[Opening Task inputs section]

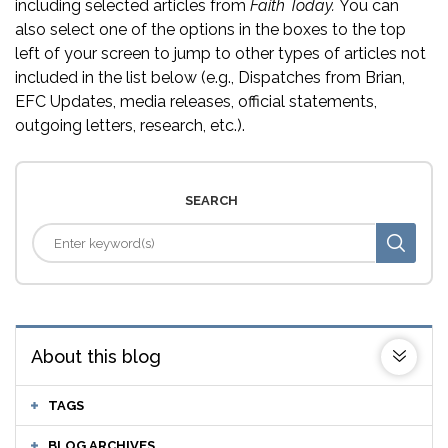
including selected articles from
Faith Today.
You can
also select one of the options in the boxes to the top
left of your screen to jump to other types of articles not
included in the list below (e.g., Dispatches from Brian,
EFC Updates, media releases, official statements,
outgoing letters, research, etc.).
SEARCH
About this blog
TAGS
BLOG ARCHIVES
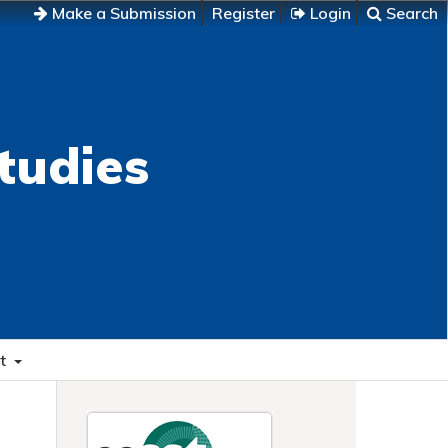
Make a Submission
Register
Login
Search
tudies
t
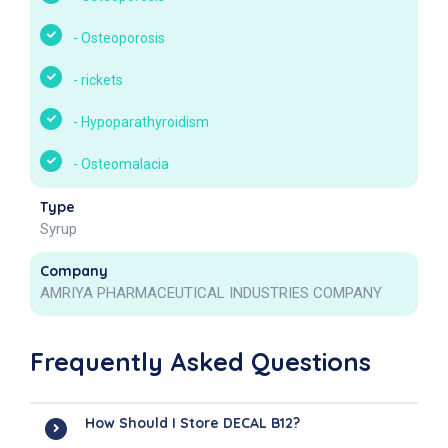
-
Osteoporosis
-
rickets
-
Hypoparathyroidism
-
Osteomalacia
Type
Syrup
Company
AMRIYA PHARMACEUTICAL INDUSTRIES COMPANY
Frequently Asked Questions
How Should I Store DECAL B12?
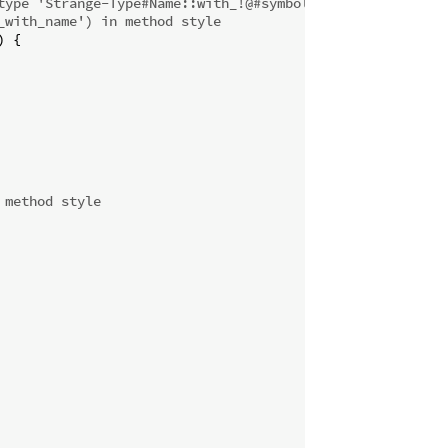
type 'Strange-Type#Name::with_!@#symbols'
_with_name') in method style
 {

 method style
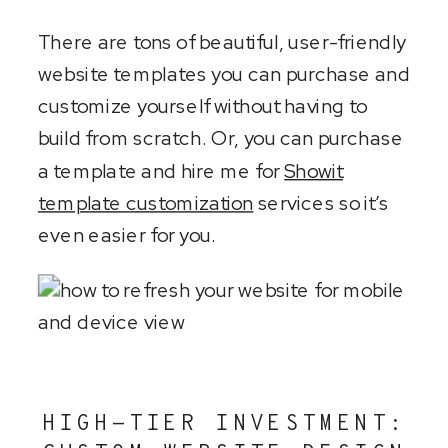
There are tons of beautiful, user-friendly
website templates you can purchase and
customize yourself without having to
build from scratch. Or, you can purchase
a template and hire me for
Showit
template customization
services so it’s
even easier for you.
HIGH-TIER INVESTMENT:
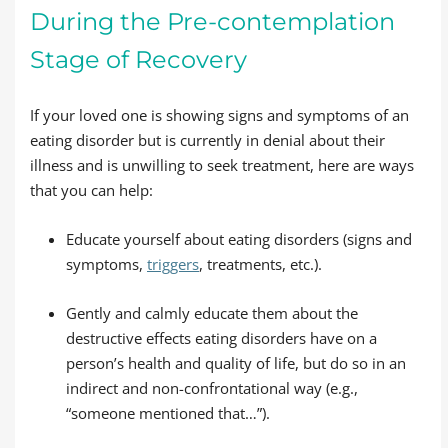
During the Pre-contemplation
Stage of Recovery
If your loved one is showing signs and symptoms of an
eating disorder but is currently in denial about their
illness and is unwilling to seek treatment, here are ways
that you can help:
Educate yourself about eating disorders (signs and
symptoms,
triggers
, treatments, etc.).
Gently and calmly educate them about the
destructive effects eating disorders have on a
person’s health and quality of life, but do so in an
indirect and non-confrontational way (e.g.,
“someone mentioned that…”).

[Closing Task inputs section]

Problem requirements:
From the entries above, copy every line containing the word "style".

Solution below:
_with_name') in method style
 method style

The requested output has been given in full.